DATA EXTRACT Start Marker

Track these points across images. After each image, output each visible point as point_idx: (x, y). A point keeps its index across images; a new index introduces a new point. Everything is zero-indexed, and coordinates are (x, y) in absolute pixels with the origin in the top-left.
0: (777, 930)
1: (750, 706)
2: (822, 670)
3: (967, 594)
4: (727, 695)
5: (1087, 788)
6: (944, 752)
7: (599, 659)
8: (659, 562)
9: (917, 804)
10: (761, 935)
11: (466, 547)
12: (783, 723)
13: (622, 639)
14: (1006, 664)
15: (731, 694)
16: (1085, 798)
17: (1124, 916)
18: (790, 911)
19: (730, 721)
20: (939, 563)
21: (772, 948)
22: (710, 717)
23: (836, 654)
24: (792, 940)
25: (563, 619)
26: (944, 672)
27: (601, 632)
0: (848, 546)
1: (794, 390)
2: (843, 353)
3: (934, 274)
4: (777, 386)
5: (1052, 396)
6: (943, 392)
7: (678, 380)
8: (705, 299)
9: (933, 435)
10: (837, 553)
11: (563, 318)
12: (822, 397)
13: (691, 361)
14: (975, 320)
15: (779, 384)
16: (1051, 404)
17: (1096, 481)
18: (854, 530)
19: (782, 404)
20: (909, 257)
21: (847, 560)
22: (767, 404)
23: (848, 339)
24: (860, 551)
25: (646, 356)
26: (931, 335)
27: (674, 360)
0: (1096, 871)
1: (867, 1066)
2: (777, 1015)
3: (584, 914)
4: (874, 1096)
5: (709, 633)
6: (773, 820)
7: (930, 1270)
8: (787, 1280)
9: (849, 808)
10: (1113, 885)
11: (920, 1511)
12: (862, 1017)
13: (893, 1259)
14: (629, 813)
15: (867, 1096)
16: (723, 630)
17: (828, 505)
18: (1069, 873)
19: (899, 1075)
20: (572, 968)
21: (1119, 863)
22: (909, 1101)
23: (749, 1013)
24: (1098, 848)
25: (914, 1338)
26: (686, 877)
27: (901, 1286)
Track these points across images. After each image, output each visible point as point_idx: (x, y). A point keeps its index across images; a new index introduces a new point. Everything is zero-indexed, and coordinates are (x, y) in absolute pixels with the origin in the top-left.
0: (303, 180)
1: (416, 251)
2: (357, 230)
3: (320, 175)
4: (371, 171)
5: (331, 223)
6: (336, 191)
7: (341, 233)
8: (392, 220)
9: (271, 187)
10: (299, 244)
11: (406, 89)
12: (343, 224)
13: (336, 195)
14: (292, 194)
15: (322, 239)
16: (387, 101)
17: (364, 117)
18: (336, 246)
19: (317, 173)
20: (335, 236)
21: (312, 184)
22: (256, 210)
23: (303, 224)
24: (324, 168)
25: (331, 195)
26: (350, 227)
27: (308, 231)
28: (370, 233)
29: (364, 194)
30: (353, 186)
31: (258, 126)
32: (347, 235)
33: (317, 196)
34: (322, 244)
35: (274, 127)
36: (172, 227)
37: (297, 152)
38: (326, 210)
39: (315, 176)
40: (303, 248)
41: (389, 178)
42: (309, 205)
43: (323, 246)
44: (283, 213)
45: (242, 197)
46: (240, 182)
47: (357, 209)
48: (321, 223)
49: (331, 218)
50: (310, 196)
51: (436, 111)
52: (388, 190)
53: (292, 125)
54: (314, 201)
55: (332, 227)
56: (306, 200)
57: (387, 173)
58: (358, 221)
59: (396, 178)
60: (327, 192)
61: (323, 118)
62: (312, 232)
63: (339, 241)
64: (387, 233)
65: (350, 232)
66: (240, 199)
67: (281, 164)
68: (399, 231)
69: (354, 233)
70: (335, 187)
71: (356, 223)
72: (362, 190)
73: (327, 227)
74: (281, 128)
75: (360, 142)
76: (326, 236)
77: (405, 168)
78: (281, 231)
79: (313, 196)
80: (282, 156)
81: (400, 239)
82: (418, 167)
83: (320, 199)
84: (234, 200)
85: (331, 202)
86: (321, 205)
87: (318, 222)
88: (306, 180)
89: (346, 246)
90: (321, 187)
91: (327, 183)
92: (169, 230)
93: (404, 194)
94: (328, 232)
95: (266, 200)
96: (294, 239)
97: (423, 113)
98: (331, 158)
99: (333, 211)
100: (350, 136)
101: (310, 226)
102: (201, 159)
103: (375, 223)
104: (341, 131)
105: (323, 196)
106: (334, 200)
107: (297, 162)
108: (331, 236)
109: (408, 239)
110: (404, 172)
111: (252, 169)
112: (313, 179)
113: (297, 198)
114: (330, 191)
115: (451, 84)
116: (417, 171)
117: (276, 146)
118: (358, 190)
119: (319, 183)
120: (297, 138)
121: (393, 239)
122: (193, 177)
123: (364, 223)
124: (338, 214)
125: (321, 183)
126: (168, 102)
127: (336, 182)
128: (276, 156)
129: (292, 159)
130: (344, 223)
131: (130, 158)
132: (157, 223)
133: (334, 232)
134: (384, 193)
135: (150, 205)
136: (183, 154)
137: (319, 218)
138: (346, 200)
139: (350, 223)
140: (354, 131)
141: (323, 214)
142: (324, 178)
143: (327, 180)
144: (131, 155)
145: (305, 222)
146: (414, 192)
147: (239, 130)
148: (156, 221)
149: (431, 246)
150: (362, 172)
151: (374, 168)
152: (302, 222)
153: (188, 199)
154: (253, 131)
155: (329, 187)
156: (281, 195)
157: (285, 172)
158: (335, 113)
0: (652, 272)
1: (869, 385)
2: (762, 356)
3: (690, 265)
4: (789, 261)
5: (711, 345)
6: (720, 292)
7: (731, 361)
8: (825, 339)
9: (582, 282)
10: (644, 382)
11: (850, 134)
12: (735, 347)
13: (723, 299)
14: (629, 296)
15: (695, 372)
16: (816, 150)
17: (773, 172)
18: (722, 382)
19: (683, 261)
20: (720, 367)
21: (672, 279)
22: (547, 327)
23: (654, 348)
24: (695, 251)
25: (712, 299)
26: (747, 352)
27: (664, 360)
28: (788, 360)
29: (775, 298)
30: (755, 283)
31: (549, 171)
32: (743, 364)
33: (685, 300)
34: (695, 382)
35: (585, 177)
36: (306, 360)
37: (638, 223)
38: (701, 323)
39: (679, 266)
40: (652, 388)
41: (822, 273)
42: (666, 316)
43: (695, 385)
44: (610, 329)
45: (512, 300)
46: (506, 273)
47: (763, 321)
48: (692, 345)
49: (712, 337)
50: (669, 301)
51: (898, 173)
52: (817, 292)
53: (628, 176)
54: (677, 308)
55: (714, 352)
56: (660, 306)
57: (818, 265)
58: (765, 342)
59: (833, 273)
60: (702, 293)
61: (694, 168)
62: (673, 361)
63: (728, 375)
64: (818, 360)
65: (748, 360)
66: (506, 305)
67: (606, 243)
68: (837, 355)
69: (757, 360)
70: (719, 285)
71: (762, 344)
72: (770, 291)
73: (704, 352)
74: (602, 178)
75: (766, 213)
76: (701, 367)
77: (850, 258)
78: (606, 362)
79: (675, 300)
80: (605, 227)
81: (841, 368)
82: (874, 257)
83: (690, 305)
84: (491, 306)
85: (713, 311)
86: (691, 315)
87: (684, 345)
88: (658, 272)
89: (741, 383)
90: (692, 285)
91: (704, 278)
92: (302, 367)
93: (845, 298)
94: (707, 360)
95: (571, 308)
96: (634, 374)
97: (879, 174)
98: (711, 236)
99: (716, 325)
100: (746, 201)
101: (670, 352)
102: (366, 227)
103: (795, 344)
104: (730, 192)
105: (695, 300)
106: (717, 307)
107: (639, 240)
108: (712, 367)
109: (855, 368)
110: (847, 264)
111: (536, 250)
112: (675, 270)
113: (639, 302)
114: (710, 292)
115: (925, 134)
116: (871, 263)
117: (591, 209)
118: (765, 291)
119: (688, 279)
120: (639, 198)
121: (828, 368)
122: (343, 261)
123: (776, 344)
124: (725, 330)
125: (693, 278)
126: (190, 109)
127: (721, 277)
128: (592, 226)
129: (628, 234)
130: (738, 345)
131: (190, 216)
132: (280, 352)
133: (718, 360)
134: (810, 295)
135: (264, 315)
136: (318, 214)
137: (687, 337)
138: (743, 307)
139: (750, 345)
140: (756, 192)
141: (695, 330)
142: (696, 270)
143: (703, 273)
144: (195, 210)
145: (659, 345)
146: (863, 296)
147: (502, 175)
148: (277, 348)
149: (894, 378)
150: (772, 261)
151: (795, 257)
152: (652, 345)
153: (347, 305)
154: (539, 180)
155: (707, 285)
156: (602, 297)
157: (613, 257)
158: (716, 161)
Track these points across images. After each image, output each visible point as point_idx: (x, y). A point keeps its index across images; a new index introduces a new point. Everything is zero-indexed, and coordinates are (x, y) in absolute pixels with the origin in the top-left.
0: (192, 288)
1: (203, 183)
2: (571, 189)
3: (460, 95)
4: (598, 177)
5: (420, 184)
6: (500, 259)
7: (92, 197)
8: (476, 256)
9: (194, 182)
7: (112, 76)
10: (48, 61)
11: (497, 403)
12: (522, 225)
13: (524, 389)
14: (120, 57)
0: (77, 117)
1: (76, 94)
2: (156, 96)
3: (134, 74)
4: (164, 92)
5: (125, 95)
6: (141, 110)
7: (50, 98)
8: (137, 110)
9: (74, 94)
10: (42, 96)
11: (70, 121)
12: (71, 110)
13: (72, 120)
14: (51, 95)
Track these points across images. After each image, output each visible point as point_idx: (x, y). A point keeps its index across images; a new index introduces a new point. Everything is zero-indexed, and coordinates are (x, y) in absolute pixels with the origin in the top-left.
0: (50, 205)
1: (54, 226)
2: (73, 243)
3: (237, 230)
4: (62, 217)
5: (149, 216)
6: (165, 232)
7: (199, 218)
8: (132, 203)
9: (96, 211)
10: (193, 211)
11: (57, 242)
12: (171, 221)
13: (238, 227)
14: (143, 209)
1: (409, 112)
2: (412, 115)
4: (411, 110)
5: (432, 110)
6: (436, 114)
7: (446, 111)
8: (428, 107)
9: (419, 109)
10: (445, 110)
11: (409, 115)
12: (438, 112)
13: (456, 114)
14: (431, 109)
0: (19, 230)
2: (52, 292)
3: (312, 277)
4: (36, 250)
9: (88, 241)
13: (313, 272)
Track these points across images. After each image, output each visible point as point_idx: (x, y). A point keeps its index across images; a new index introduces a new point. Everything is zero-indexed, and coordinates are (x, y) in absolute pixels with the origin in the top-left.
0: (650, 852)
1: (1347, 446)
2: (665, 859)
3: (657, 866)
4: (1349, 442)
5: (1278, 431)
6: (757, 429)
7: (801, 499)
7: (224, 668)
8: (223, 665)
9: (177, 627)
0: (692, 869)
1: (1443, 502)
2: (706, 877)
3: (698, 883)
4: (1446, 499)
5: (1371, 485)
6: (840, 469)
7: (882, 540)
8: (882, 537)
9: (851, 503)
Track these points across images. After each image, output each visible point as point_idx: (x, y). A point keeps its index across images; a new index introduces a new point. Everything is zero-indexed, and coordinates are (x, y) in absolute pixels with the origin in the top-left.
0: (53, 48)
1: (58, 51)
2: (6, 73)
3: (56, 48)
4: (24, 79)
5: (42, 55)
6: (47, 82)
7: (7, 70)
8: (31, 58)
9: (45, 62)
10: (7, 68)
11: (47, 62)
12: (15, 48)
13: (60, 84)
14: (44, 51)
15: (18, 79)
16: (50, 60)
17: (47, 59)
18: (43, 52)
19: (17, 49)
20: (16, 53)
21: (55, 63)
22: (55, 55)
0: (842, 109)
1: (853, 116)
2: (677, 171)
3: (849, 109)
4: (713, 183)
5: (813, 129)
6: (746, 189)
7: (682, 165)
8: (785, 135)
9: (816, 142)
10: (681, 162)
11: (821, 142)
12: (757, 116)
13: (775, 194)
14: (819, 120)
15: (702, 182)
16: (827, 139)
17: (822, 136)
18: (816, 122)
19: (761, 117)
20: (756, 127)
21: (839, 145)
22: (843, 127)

DATA EXTRACT End Marker

- **PROBLEM**: Rewrite the lines from the start of the records through the line containing "21: (847, 560)", changing "zero-indexed" to "0-based" and leaving everything else untouched.

- **SOLUTION FOR THIS EXERCISE**:
Track these points across images. After each image, output each visible point as point_idx: (x, y). A point keeps its index across images; a new index introduces a new point. Everything is 0-based, and coordinates are (x, y) in absolute pixels with the origin in the top-left.
0: (777, 930)
1: (750, 706)
2: (822, 670)
3: (967, 594)
4: (727, 695)
5: (1087, 788)
6: (944, 752)
7: (599, 659)
8: (659, 562)
9: (917, 804)
10: (761, 935)
11: (466, 547)
12: (783, 723)
13: (622, 639)
14: (1006, 664)
15: (731, 694)
16: (1085, 798)
17: (1124, 916)
18: (790, 911)
19: (730, 721)
20: (939, 563)
21: (772, 948)
22: (710, 717)
23: (836, 654)
24: (792, 940)
25: (563, 619)
26: (944, 672)
27: (601, 632)
0: (848, 546)
1: (794, 390)
2: (843, 353)
3: (934, 274)
4: (777, 386)
5: (1052, 396)
6: (943, 392)
7: (678, 380)
8: (705, 299)
9: (933, 435)
10: (837, 553)
11: (563, 318)
12: (822, 397)
13: (691, 361)
14: (975, 320)
15: (779, 384)
16: (1051, 404)
17: (1096, 481)
18: (854, 530)
19: (782, 404)
20: (909, 257)
21: (847, 560)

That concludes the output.